Exercise
Please take the records that follow and repeat exactly the lines starting with the line with "Сайт использует файлы" and going on through the line with "Yaptığı satışlarda yapılarının".

(The input)

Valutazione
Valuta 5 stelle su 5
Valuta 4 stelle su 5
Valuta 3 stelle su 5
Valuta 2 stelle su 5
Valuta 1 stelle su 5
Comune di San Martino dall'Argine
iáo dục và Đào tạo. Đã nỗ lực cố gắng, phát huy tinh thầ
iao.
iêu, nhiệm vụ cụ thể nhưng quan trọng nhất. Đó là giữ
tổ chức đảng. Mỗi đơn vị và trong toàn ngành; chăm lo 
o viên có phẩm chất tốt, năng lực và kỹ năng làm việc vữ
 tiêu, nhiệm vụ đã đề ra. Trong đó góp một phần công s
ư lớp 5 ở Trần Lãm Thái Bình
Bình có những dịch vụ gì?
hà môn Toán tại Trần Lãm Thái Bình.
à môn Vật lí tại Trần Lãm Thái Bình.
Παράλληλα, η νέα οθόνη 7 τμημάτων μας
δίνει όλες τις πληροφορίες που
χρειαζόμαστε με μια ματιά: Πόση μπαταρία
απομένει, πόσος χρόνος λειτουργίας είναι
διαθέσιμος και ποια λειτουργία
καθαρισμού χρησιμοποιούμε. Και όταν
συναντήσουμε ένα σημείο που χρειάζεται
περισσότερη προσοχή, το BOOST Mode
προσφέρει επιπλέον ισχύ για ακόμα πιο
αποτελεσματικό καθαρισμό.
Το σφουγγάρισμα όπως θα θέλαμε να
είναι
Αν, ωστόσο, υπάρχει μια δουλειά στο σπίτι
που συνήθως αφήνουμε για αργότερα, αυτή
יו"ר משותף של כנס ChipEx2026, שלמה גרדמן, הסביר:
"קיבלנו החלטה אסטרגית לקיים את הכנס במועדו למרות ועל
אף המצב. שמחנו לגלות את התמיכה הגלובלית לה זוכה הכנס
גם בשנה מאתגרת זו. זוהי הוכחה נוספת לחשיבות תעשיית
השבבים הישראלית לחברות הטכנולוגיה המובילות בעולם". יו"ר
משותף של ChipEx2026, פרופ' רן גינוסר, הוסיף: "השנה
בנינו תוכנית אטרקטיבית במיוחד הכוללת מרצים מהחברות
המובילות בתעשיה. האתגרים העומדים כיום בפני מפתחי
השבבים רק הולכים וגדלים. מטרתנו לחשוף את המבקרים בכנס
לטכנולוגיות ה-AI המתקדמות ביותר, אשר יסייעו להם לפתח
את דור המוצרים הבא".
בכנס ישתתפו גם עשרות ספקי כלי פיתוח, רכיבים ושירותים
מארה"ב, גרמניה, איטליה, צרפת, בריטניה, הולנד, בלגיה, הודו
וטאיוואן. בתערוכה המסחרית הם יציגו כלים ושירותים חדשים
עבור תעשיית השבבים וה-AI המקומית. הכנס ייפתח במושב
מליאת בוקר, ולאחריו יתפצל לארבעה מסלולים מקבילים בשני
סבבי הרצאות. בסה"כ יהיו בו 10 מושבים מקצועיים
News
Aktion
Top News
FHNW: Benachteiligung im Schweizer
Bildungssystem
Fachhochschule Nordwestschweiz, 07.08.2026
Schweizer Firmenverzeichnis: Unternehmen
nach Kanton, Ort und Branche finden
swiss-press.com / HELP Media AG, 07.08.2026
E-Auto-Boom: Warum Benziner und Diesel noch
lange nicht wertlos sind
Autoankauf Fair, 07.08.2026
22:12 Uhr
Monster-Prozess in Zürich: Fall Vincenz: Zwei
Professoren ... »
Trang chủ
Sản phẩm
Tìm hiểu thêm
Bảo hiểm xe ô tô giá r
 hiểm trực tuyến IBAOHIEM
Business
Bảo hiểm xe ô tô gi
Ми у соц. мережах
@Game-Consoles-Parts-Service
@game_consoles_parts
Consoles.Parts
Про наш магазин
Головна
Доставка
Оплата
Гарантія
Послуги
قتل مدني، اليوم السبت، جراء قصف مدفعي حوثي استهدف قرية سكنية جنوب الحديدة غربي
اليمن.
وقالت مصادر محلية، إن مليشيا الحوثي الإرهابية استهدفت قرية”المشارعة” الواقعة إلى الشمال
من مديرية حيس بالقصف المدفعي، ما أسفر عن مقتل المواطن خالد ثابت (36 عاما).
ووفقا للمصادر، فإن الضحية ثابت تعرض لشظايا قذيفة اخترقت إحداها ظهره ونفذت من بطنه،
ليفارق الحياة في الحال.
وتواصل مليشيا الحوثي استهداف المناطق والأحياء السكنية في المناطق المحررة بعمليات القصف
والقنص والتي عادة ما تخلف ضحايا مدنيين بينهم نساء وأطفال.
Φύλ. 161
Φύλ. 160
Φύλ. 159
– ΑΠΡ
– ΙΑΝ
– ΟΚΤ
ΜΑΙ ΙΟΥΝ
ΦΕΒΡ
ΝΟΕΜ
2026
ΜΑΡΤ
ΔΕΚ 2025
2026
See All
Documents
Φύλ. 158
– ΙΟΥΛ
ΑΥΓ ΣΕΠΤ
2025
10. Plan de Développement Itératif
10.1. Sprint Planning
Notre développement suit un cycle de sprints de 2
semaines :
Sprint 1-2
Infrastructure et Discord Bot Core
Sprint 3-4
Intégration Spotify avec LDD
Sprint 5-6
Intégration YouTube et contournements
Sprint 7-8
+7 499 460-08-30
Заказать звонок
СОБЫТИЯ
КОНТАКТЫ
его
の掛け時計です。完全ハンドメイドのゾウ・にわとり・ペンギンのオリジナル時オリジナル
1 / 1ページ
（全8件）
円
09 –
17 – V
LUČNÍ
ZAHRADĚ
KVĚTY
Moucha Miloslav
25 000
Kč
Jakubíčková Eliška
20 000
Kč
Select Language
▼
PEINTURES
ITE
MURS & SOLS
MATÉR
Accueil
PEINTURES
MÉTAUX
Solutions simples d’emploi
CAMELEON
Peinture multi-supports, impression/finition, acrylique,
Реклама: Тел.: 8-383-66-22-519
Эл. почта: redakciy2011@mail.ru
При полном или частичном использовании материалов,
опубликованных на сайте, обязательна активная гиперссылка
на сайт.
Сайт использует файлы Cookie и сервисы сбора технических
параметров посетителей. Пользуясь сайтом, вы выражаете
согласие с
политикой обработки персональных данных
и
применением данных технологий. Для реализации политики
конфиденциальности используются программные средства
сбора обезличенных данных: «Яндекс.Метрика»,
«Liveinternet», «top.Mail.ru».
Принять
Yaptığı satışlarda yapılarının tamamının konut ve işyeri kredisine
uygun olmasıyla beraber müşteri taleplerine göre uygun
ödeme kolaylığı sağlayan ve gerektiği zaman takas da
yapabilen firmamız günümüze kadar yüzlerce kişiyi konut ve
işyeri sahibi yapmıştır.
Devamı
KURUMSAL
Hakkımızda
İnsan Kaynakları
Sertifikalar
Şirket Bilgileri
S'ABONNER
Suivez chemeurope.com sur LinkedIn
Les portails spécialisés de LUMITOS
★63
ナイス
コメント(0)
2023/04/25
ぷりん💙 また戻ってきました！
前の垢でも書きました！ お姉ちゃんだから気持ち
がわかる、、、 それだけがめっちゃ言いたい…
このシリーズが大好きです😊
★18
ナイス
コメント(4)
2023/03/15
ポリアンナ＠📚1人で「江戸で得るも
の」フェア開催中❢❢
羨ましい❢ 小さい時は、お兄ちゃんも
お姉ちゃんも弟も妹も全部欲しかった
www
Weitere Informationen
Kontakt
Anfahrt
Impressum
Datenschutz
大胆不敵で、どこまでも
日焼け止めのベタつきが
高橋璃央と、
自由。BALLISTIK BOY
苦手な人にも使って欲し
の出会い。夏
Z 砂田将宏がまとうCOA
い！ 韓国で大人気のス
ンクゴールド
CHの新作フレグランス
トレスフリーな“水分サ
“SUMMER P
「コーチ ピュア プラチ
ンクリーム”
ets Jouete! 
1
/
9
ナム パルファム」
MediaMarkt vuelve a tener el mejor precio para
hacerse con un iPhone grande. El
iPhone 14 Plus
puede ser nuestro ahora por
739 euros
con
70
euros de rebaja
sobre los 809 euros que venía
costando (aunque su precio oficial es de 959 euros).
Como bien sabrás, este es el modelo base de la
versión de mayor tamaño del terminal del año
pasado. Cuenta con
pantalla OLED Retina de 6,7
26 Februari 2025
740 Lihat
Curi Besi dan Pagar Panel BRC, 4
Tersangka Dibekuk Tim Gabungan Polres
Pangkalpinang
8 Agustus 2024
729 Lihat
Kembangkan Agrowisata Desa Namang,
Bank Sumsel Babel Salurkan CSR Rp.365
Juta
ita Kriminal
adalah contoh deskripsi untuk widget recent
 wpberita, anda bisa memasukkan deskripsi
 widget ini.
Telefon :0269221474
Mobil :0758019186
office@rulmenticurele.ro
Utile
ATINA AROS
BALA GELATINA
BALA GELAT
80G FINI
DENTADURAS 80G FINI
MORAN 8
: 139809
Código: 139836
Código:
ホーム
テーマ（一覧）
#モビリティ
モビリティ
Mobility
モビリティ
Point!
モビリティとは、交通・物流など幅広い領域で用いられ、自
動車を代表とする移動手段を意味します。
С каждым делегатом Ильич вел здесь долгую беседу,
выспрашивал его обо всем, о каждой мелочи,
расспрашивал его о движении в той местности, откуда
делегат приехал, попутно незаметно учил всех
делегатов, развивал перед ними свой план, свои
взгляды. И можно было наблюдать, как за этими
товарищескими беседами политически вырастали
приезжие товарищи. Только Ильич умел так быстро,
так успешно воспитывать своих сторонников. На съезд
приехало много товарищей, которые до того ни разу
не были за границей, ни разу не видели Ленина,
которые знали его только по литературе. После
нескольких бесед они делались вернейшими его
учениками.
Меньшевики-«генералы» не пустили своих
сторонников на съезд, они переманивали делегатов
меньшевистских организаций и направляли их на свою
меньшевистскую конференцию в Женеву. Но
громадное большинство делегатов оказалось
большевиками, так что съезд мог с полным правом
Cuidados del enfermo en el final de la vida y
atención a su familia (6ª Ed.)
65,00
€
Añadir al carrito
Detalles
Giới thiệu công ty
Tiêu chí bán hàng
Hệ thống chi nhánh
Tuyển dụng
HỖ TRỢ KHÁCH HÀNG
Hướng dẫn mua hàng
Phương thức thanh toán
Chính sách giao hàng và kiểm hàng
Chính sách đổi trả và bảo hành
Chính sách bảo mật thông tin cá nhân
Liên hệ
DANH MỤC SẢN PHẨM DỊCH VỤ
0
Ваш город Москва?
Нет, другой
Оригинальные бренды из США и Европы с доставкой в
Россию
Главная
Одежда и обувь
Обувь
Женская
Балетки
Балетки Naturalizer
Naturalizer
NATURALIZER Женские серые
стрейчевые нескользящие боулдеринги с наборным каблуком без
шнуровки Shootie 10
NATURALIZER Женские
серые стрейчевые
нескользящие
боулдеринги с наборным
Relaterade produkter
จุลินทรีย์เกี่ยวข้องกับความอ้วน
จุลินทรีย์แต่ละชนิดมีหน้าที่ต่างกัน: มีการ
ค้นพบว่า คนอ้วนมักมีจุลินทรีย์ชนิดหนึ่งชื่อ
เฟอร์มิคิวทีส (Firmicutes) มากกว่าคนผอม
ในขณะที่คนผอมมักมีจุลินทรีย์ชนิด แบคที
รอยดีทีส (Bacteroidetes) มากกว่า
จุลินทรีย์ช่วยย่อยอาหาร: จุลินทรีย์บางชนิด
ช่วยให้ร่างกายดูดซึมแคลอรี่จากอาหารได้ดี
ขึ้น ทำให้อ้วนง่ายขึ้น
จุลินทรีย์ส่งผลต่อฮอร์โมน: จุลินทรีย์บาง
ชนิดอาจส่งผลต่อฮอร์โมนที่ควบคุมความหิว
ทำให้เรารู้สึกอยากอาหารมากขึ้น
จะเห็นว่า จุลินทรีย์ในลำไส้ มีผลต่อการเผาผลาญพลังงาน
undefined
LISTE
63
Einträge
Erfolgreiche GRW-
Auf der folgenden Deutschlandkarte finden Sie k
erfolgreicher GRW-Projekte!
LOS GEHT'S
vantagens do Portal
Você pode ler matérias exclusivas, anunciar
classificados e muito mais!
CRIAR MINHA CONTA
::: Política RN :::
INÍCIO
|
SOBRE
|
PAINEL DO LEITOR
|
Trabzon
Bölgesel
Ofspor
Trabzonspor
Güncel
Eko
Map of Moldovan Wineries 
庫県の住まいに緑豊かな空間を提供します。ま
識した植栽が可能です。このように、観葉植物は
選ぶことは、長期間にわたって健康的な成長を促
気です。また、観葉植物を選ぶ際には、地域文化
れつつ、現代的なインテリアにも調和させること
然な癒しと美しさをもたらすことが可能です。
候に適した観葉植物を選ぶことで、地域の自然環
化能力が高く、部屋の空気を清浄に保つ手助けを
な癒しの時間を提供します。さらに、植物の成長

(End The input)

Reply to the task
Сайт использует файлы Cookie и сервисы сбора технических
параметров посетителей. Пользуясь сайтом, вы выражаете
согласие с
политикой обработки персональных данных
и
применением данных технологий. Для реализации политики
конфиденциальности используются программные средства
сбора обезличенных данных: «Яндекс.Метрика»,
«Liveinternet», «top.Mail.ru».
Принять
Yaptığı satışlarda yapılarının tamamının konut ve işyeri kredisine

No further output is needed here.